== Assigned task ==
Please write each record out again word for word.

== Listed entries ==
☆ ☆ ☆ ☆ ☆
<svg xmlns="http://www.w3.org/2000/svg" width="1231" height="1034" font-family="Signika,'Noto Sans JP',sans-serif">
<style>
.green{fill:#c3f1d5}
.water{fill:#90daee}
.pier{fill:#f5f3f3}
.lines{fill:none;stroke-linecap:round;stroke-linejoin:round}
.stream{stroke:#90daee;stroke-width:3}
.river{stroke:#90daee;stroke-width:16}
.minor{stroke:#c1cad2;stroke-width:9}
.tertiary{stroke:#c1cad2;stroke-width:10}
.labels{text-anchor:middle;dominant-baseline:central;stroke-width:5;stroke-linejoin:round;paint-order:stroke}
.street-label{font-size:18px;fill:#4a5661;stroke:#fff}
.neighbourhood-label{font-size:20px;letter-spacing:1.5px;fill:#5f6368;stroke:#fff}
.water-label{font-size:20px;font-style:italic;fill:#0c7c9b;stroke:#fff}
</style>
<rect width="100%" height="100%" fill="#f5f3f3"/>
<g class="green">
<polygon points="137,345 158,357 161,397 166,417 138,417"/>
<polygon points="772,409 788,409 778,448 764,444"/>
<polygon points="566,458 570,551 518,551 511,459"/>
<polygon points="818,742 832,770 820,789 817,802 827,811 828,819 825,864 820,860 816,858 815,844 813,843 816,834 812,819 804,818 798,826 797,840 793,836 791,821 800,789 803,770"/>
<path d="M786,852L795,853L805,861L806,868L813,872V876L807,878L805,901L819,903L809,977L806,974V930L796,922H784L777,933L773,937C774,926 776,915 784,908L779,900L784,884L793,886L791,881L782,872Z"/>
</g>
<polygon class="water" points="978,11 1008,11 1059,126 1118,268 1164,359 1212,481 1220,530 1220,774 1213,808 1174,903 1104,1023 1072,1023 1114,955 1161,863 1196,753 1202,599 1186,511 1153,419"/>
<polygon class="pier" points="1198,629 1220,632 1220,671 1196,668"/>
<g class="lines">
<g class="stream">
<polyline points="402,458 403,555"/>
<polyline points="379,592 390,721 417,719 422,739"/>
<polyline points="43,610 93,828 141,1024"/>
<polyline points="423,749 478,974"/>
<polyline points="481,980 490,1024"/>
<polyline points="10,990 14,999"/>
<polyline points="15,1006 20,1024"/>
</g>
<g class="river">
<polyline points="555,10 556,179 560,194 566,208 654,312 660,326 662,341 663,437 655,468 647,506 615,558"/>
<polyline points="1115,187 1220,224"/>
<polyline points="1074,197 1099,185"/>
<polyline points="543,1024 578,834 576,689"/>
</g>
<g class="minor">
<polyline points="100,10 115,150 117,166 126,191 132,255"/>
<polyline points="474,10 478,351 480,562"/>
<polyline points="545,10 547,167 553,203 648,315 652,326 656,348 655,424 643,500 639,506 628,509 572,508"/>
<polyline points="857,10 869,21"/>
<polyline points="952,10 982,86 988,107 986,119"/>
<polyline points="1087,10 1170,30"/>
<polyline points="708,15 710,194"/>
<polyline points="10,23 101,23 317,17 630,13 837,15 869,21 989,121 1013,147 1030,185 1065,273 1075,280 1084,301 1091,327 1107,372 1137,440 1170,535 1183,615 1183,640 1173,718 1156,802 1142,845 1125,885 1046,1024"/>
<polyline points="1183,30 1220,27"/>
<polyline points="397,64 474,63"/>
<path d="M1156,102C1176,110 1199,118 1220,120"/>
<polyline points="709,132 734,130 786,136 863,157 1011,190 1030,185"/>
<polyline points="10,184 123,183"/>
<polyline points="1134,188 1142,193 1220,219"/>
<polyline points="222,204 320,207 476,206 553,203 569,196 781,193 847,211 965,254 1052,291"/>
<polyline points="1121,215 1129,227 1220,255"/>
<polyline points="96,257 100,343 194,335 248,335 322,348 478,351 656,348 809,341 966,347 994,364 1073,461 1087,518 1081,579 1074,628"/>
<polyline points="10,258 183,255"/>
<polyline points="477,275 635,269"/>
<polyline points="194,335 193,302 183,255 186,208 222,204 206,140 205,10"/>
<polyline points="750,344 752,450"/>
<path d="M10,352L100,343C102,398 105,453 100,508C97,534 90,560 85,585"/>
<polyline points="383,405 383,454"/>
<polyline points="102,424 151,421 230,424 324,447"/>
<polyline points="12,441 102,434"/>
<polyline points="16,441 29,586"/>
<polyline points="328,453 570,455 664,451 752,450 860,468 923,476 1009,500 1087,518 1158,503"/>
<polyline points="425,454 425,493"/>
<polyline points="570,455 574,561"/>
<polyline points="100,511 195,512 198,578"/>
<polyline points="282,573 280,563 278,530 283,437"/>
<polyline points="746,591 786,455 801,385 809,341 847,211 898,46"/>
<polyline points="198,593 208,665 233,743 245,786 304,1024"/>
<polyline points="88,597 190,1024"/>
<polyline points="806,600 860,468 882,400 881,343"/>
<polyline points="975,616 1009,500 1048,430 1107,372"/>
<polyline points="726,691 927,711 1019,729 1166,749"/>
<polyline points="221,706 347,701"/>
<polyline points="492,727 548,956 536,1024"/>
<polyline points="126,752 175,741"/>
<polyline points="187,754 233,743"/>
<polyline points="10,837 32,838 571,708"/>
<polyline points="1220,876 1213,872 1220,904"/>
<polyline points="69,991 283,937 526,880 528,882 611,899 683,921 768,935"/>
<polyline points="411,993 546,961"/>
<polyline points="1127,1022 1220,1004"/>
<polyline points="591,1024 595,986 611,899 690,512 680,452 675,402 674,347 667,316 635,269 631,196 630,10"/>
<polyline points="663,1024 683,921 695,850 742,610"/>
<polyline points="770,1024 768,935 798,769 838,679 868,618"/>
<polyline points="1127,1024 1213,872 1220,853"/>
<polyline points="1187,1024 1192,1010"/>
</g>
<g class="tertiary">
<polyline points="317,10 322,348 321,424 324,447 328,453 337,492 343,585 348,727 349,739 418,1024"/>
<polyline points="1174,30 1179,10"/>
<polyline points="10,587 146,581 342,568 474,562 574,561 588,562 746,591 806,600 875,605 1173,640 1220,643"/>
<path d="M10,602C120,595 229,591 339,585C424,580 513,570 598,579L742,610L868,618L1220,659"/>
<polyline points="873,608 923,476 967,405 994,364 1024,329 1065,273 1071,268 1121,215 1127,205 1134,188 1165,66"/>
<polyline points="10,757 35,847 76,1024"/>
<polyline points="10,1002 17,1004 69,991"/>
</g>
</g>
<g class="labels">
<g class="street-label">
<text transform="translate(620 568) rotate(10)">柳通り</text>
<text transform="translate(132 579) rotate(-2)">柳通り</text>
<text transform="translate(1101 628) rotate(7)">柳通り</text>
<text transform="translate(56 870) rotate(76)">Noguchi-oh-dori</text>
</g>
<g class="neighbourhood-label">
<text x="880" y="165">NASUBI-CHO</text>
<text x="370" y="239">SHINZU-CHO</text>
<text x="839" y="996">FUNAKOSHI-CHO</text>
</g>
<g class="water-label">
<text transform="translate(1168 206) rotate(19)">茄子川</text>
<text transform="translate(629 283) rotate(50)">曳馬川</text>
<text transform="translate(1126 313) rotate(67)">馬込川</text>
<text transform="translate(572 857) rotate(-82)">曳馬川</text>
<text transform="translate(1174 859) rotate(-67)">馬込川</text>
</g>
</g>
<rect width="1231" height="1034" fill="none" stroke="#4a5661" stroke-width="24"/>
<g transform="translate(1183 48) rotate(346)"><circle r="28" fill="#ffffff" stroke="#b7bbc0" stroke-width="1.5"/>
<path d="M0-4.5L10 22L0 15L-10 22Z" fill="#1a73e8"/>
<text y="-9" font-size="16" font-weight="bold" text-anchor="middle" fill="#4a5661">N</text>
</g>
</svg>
☆ ☆ ☆ ☆ ☆
== Written response ==
<svg xmlns="http://www.w3.org/2000/svg" width="1231" height="1034" font-family="Signika,'Noto Sans JP',sans-serif">
<style>
.green{fill:#c3f1d5}
.water{fill:#90daee}
.pier{fill:#f5f3f3}
.lines{fill:none;stroke-linecap:round;stroke-linejoin:round}
.stream{stroke:#90daee;stroke-width:3}
.river{stroke:#90daee;stroke-width:16}
.minor{stroke:#c1cad2;stroke-width:9}
.tertiary{stroke:#c1cad2;stroke-width:10}
.labels{text-anchor:middle;dominant-baseline:central;stroke-width:5;stroke-linejoin:round;paint-order:stroke}
.street-label{font-size:18px;fill:#4a5661;stroke:#fff}
.neighbourhood-label{font-size:20px;letter-spacing:1.5px;fill:#5f6368;stroke:#fff}
.water-label{font-size:20px;font-style:italic;fill:#0c7c9b;stroke:#fff}
</style>
<rect width="100%" height="100%" fill="#f5f3f3"/>
<g class="green">
<polygon points="137,345 158,357 161,397 166,417 138,417"/>
<polygon points="772,409 788,409 778,448 764,444"/>
<polygon points="566,458 570,551 518,551 511,459"/>
<polygon points="818,742 832,770 820,789 817,802 827,811 828,819 825,864 820,860 816,858 815,844 813,843 816,834 812,819 804,818 798,826 797,840 793,836 791,821 800,789 803,770"/>
<path d="M786,852L795,853L805,861L806,868L813,872V876L807,878L805,901L819,903L809,977L806,974V930L796,922H784L777,933L773,937C774,926 776,915 784,908L779,900L784,884L793,886L791,881L782,872Z"/>
</g>
<polygon class="water" points="978,11 1008,11 1059,126 1118,268 1164,359 1212,481 1220,530 1220,774 1213,808 1174,903 1104,1023 1072,1023 1114,955 1161,863 1196,753 1202,599 1186,511 1153,419"/>
<polygon class="pier" points="1198,629 1220,632 1220,671 1196,668"/>
<g class="lines">
<g class="stream">
<polyline points="402,458 403,555"/>
<polyline points="379,592 390,721 417,719 422,739"/>
<polyline points="43,610 93,828 141,1024"/>
<polyline points="423,749 478,974"/>
<polyline points="481,980 490,1024"/>
<polyline points="10,990 14,999"/>
<polyline points="15,1006 20,1024"/>
</g>
<g class="river">
<polyline points="555,10 556,179 560,194 566,208 654,312 660,326 662,341 663,437 655,468 647,506 615,558"/>
<polyline points="1115,187 1220,224"/>
<polyline points="1074,197 1099,185"/>
<polyline points="543,1024 578,834 576,689"/>
</g>
<g class="minor">
<polyline points="100,10 115,150 117,166 126,191 132,255"/>
<polyline points="474,10 478,351 480,562"/>
<polyline points="545,10 547,167 553,203 648,315 652,326 656,348 655,424 643,500 639,506 628,509 572,508"/>
<polyline points="857,10 869,21"/>
<polyline points="952,10 982,86 988,107 986,119"/>
<polyline points="1087,10 1170,30"/>
<polyline points="708,15 710,194"/>
<polyline points="10,23 101,23 317,17 630,13 837,15 869,21 989,121 1013,147 1030,185 1065,273 1075,280 1084,301 1091,327 1107,372 1137,440 1170,535 1183,615 1183,640 1173,718 1156,802 1142,845 1125,885 1046,1024"/>
<polyline points="1183,30 1220,27"/>
<polyline points="397,64 474,63"/>
<path d="M1156,102C1176,110 1199,118 1220,120"/>
<polyline points="709,132 734,130 786,136 863,157 1011,190 1030,185"/>
<polyline points="10,184 123,183"/>
<polyline points="1134,188 1142,193 1220,219"/>
<polyline points="222,204 320,207 476,206 553,203 569,196 781,193 847,211 965,254 1052,291"/>
<polyline points="1121,215 1129,227 1220,255"/>
<polyline points="96,257 100,343 194,335 248,335 322,348 478,351 656,348 809,341 966,347 994,364 1073,461 1087,518 1081,579 1074,628"/>
<polyline points="10,258 183,255"/>
<polyline points="477,275 635,269"/>
<polyline points="194,335 193,302 183,255 186,208 222,204 206,140 205,10"/>
<polyline points="750,344 752,450"/>
<path d="M10,352L100,343C102,398 105,453 100,508C97,534 90,560 85,585"/>
<polyline points="383,405 383,454"/>
<polyline points="102,424 151,421 230,424 324,447"/>
<polyline points="12,441 102,434"/>
<polyline points="16,441 29,586"/>
<polyline points="328,453 570,455 664,451 752,450 860,468 923,476 1009,500 1087,518 1158,503"/>
<polyline points="425,454 425,493"/>
<polyline points="570,455 574,561"/>
<polyline points="100,511 195,512 198,578"/>
<polyline points="282,573 280,563 278,530 283,437"/>
<polyline points="746,591 786,455 801,385 809,341 847,211 898,46"/>
<polyline points="198,593 208,665 233,743 245,786 304,1024"/>
<polyline points="88,597 190,1024"/>
<polyline points="806,600 860,468 882,400 881,343"/>
<polyline points="975,616 1009,500 1048,430 1107,372"/>
<polyline points="726,691 927,711 1019,729 1166,749"/>
<polyline points="221,706 347,701"/>
<polyline points="492,727 548,956 536,1024"/>
<polyline points="126,752 175,741"/>
<polyline points="187,754 233,743"/>
<polyline points="10,837 32,838 571,708"/>
<polyline points="1220,876 1213,872 1220,904"/>
<polyline points="69,991 283,937 526,880 528,882 611,899 683,921 768,935"/>
<polyline points="411,993 546,961"/>
<polyline points="1127,1022 1220,1004"/>
<polyline points="591,1024 595,986 611,899 690,512 680,452 675,402 674,347 667,316 635,269 631,196 630,10"/>
<polyline points="663,1024 683,921 695,850 742,610"/>
<polyline points="770,1024 768,935 798,769 838,679 868,618"/>
<polyline points="1127,1024 1213,872 1220,853"/>
<polyline points="1187,1024 1192,1010"/>
</g>
<g class="tertiary">
<polyline points="317,10 322,348 321,424 324,447 328,453 337,492 343,585 348,727 349,739 418,1024"/>
<polyline points="1174,30 1179,10"/>
<polyline points="10,587 146,581 342,568 474,562 574,561 588,562 746,591 806,600 875,605 1173,640 1220,643"/>
<path d="M10,602C120,595 229,591 339,585C424,580 513,570 598,579L742,610L868,618L1220,659"/>
<polyline points="873,608 923,476 967,405 994,364 1024,329 1065,273 1071,268 1121,215 1127,205 1134,188 1165,66"/>
<polyline points="10,757 35,847 76,1024"/>
<polyline points="10,1002 17,1004 69,991"/>
</g>
</g>
<g class="labels">
<g class="street-label">
<text transform="translate(620 568) rotate(10)">柳通り</text>
<text transform="translate(132 579) rotate(-2)">柳通り</text>
<text transform="translate(1101 628) rotate(7)">柳通り</text>
<text transform="translate(56 870) rotate(76)">Noguchi-oh-dori</text>
</g>
<g class="neighbourhood-label">
<text x="880" y="165">NASUBI-CHO</text>
<text x="370" y="239">SHINZU-CHO</text>
<text x="839" y="996">FUNAKOSHI-CHO</text>
</g>
<g class="water-label">
<text transform="translate(1168 206) rotate(19)">茄子川</text>
<text transform="translate(629 283) rotate(50)">曳馬川</text>
<text transform="translate(1126 313) rotate(67)">馬込川</text>
<text transform="translate(572 857) rotate(-82)">曳馬川</text>
<text transform="translate(1174 859) rotate(-67)">馬込川</text>
</g>
</g>
<rect width="1231" height="1034" fill="none" stroke="#4a5661" stroke-width="24"/>
<g transform="translate(1183 48) rotate(346)"><circle r="28" fill="#ffffff" stroke="#b7bbc0" stroke-width="1.5"/>
<path d="M0-4.5L10 22L0 15L-10 22Z" fill="#1a73e8"/>
<text y="-9" font-size="16" font-weight="bold" text-anchor="middle" fill="#4a5661">N</text>
</g>
</svg>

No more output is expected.